TASK:
Answer these questions using the spacewalk report below.
(a) At what time did Russian EVA-39 end?
(b) How many miles above the southern Pacific Ocean was the station when the nanosatellite was released?
(c) Which university provided the Chasqui-1 satellite?

TEXT TO READ:
Russian EVA-39 began at 10:02 a.m. EDT and ended at 3:13 p.m. when Artemyev re-entered the Pirs airlock module and the cosmonauts closed the hatch. It was the 181st spacewalk devoted to station assembly and maintenance since construction began in 1998, the fourth so far this year and the second for both Skvortsov and Artemyev.

Artemyev accomplished the first major objective of the spacewalk just a few minutes after the excursion began, releasing a small "nanosatellite" in the station's wake as the lab complex sailed 260 miles above the southern Pacific Ocean approaching the coast of Chile. The 4-inch-wide cube-shaped satellite could be seen tumbling away against the backdrop of Earth as Artemyev looked on from just outside the Pirs module.

The Chasqui-1 satellite was provided by the Peruvian National University of Engineering, working with the Russian federal space agency. The solar-powered satellite, brought to the station last February aboard a Progress supply ship, is equipped with a compact visible and infrared camera system, a radio transmitter and an attitude control system.

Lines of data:

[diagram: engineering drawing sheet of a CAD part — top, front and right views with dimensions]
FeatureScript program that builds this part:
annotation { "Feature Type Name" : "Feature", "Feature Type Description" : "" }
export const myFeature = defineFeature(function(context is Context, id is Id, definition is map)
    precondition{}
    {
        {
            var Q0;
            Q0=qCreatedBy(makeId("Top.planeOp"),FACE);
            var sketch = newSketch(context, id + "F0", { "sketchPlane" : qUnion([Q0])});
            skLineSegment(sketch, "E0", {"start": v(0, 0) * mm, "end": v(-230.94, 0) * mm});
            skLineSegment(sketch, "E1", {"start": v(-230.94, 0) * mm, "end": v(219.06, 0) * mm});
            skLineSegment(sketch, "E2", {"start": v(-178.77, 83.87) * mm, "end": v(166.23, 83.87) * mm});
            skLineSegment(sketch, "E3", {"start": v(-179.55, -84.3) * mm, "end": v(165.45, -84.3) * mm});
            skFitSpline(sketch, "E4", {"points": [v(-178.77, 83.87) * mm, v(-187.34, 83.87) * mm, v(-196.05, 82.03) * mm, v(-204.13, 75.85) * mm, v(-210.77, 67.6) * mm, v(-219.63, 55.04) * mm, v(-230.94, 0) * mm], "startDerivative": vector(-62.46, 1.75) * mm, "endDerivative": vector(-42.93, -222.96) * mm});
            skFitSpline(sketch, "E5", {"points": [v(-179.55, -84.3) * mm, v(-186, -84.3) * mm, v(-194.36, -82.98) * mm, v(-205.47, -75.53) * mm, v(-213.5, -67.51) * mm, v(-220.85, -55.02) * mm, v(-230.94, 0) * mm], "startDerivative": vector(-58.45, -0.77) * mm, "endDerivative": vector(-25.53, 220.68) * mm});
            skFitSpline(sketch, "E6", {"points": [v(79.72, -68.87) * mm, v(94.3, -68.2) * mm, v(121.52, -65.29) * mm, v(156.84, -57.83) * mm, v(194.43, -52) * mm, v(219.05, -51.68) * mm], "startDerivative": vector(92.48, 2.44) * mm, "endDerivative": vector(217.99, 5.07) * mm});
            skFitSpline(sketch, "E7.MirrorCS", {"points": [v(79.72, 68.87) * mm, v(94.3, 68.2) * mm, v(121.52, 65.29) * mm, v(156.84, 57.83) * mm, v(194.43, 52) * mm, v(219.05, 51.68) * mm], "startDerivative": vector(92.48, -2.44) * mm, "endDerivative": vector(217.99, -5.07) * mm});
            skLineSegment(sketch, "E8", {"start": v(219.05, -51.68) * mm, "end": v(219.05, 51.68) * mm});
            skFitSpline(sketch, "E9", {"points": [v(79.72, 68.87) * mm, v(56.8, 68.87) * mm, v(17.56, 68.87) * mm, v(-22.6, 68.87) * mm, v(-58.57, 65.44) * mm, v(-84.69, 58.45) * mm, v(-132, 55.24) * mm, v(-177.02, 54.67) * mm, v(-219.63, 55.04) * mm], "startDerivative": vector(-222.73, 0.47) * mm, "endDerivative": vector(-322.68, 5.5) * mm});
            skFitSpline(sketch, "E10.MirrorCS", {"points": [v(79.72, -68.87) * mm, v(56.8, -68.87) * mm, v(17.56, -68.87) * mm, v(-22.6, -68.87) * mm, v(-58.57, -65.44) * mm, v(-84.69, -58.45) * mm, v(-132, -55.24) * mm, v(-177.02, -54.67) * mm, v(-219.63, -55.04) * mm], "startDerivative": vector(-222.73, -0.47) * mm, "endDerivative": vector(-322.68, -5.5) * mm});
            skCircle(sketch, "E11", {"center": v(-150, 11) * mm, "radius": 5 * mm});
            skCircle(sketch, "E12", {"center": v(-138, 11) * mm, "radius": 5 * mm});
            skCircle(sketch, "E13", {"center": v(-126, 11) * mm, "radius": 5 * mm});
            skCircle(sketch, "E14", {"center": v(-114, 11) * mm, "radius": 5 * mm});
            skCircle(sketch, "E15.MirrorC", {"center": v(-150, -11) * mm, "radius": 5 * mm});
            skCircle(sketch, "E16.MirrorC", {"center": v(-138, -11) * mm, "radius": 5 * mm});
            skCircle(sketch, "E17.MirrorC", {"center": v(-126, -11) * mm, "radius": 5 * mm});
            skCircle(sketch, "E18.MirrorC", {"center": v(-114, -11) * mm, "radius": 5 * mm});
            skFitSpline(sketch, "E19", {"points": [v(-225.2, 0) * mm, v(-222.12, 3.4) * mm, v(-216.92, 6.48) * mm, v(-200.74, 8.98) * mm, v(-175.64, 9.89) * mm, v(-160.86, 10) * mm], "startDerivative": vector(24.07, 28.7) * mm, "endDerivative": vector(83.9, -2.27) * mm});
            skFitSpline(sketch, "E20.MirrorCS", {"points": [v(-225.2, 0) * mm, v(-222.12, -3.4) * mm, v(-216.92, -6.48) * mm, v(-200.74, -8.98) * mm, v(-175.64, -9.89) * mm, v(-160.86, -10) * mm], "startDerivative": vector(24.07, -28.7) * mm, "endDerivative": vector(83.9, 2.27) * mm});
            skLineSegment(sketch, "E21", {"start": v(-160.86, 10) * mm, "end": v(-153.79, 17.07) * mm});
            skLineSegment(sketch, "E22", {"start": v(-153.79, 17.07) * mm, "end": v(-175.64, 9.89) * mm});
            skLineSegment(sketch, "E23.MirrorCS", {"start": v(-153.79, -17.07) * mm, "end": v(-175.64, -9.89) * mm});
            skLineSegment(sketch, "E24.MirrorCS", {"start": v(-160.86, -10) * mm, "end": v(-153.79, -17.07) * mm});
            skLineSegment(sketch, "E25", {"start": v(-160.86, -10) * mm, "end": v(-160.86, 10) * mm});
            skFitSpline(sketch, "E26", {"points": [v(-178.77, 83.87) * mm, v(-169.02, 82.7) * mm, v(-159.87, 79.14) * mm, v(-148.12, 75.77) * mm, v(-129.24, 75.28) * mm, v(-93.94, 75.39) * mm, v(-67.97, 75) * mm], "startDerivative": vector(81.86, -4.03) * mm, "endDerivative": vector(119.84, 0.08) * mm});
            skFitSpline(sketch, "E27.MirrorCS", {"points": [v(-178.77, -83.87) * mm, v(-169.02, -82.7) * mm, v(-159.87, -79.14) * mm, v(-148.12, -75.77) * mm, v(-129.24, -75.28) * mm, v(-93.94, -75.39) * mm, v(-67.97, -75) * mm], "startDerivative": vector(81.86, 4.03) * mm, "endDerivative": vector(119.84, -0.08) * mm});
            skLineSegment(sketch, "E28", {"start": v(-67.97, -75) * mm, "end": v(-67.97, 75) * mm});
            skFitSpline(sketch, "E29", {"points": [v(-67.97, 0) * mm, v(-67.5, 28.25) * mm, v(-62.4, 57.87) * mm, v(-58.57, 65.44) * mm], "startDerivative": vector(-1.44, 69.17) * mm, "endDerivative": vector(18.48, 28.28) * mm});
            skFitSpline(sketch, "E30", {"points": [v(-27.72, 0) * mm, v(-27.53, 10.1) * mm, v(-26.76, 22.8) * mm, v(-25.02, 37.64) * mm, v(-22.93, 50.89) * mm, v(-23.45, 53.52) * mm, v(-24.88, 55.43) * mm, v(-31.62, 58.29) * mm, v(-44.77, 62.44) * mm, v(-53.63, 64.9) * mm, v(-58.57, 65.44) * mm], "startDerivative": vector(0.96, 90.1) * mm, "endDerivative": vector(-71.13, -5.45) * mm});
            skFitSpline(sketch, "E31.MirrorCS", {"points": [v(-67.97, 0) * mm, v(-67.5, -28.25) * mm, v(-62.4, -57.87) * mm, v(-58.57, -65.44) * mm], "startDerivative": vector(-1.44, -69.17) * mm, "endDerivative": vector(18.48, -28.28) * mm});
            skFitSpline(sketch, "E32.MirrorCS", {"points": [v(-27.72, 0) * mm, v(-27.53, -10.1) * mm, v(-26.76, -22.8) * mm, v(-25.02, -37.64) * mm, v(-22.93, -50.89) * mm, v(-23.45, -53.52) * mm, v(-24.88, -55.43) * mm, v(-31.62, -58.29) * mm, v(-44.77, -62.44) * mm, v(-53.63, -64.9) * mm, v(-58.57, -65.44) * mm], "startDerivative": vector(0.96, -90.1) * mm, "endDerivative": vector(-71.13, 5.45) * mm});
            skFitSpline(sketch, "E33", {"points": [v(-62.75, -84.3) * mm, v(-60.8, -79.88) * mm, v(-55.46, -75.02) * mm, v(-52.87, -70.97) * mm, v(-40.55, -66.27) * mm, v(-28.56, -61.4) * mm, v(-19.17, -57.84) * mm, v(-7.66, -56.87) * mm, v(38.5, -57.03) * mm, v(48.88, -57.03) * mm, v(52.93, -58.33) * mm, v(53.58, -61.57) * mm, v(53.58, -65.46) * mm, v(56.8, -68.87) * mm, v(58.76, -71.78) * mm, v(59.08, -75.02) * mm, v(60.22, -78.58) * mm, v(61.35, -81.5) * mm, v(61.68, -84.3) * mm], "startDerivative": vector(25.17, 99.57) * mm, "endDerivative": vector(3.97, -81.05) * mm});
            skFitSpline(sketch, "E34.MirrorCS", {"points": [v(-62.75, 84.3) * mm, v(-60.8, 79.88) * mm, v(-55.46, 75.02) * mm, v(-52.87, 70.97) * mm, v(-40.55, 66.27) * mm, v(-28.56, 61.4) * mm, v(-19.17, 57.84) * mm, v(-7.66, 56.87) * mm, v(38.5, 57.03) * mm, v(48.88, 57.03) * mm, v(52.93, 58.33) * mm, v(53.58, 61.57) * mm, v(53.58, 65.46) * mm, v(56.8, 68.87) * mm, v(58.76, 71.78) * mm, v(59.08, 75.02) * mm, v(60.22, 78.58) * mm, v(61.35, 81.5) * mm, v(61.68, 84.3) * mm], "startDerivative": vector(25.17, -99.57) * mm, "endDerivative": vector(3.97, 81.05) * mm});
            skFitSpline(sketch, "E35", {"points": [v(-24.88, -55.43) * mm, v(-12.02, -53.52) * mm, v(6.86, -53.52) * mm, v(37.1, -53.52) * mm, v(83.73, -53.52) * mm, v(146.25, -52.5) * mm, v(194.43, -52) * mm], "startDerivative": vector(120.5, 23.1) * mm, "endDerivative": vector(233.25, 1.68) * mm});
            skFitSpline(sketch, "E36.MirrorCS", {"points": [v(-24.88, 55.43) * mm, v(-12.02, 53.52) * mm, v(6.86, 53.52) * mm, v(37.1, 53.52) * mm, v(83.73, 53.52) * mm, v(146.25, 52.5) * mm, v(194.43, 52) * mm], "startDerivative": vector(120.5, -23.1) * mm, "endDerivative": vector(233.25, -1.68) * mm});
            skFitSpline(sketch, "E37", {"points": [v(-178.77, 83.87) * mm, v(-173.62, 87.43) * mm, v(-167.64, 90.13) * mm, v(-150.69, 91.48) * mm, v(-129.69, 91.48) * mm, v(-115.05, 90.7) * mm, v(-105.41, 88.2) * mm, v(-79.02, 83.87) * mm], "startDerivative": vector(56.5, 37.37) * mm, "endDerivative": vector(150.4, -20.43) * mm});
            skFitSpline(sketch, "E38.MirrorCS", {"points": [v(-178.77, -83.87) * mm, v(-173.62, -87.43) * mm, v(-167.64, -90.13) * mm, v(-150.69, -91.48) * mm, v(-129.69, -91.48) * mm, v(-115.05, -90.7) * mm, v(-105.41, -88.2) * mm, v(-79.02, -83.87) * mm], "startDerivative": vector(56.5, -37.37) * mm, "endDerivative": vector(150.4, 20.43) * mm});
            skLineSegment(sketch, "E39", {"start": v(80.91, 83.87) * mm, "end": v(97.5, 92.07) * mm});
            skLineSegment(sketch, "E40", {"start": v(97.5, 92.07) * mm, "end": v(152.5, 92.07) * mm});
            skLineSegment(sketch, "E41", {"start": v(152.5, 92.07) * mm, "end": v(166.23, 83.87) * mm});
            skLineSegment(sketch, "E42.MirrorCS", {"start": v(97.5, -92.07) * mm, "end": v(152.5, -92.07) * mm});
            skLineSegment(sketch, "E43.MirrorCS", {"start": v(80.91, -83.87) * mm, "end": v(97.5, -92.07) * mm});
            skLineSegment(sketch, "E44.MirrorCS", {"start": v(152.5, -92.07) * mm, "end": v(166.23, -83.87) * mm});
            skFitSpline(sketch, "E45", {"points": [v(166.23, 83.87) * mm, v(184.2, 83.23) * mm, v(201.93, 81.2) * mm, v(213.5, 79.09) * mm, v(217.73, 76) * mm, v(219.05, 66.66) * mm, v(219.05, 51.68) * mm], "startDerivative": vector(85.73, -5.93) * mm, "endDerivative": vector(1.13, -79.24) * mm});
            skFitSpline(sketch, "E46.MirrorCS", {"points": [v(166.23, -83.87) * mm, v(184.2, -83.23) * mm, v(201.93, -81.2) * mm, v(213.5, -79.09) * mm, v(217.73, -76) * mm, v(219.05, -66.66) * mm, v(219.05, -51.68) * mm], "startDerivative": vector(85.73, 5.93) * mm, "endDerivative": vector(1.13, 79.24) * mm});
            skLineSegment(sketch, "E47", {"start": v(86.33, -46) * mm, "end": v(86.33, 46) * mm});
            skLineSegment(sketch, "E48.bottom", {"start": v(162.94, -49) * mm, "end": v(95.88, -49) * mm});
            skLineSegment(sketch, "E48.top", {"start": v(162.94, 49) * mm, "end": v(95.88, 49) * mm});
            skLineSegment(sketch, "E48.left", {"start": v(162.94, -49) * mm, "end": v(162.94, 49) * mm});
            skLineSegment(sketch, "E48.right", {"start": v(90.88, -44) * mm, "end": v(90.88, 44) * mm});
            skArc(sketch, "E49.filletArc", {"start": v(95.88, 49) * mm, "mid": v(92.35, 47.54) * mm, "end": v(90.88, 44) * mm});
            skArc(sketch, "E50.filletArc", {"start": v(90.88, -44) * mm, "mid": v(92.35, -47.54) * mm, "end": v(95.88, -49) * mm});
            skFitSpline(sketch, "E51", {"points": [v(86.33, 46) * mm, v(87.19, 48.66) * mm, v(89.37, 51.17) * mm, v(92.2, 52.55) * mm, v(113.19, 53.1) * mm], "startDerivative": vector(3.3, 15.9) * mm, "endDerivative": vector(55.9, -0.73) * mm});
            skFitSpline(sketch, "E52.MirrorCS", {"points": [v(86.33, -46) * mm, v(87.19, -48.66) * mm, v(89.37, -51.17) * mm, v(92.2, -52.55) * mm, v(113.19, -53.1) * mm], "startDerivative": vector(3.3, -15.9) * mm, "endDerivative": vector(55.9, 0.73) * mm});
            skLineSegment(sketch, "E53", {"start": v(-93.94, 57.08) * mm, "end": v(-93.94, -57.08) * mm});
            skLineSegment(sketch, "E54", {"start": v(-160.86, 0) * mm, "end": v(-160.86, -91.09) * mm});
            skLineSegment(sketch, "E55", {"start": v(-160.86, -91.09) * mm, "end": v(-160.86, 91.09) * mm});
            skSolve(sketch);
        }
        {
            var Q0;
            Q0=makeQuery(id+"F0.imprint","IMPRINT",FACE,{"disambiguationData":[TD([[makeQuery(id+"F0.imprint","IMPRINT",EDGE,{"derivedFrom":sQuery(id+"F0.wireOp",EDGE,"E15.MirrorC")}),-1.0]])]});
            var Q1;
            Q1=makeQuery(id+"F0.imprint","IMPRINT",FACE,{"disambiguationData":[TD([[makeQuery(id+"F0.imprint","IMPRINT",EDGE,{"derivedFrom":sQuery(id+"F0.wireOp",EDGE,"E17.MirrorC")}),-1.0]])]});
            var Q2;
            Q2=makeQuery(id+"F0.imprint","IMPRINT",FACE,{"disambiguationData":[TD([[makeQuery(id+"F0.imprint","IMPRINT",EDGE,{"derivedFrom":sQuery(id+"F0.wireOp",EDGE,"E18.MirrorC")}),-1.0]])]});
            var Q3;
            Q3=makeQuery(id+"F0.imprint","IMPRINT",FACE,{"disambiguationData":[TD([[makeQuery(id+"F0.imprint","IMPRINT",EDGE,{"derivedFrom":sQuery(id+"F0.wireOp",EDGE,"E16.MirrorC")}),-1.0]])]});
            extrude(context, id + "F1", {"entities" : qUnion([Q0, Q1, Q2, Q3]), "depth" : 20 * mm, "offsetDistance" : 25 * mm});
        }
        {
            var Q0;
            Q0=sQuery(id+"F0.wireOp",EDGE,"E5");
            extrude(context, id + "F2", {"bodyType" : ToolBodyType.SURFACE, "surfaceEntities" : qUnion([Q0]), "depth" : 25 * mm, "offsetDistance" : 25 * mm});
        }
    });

WRITTEN ANSWER:
(a) 3:13 p.m. EDT
(b) 260 miles
(c) The Peruvian National University of Engineering